2011: The High Water Mark for the Taliban?
A broader effort to discredit the Taliban can be integrated with military reductions, which intrinsically undercut Taliban propaganda on a long-term presence of foreign troops. A vision of a New Afghanistan tied with visible development can provide an attractive Afghan alternative to Taliban government. Taliban ideology is in fact alien to the traditional Afghan practice of Islam which was tolerant and not dogmatic. There was much popular antipathy at the brutal Taliban government whch suppressed the operation of traditional local councils and consensus politics. Now there is widespread revulsion at the routine murdering of civilians, often with suicide bombers and even using children. The Taliban have been historically repressive toward women, toward education, and toward economic development. Every time a factory or a commercial operation or a farm is put back into production, there is an opportunity to contrast development with Taliban destruction. Taliban repression also And their current promotion of opium production stands in stark contrast to their own professed ideals; a shift to medical use could be very positive.

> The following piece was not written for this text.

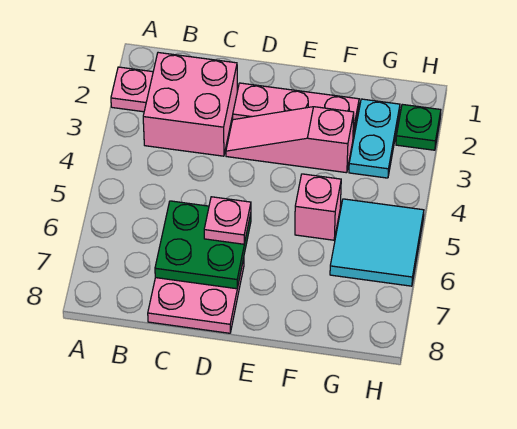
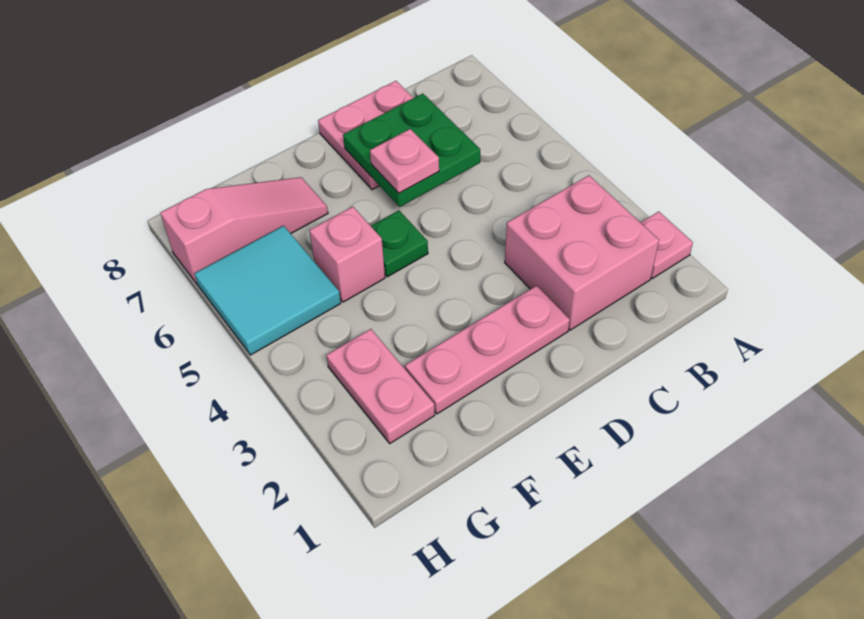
pink slope D3:F3 level 1 top F -> pink slope F7:H7 level 1 top H
cyan plate G2:G3 level 1 -> pink plate G2:G3 level 1
green plate H2 level 1 -> green plate E5 level 1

Overall, the Taliban are vulnerable to being challenged on a wide range of topics. Their medieval outlook and the economic stagnation it produced can stand in stark contrast to vibrant development in quiet areas. Challenges to the Taliban have to be Afghan voices expressing Afghan ideas and Afghan sentiments, led by Afghans who see a new opportunity for their country to move into the modern world - but it must also be supported by the United States promoting development of an Afghan consensus on future developments, empowering the 95% of Afghans who reject Taliban control. It is Afghans who will determine when the Taliban reach their highwater mark and begin to recede into history.
Immediate Efforts:
A stable Afghanistan can be achieved at a far lower cost than the military effort has required. Shifting a modest share of savings from the military reductions into socio-economic expansion, particularly promoting jobs and grass roots development in the quieter areas of the country, could dramatically improve prospects. An essential element has to be a clear understanding that the United States is committed to real long-term development in Afghanistan.
In conjunction with this, there needs to be a broad effort to present a much more balanced picture to the Afghan public and to the American public, a picture that includes the thousands of positive steps being taken every day to move the country forward. This can be facilitated by posting positive information in key locations such as the Rally for Afghanistan web page, the Kabul-e-News, or Good Afghan News.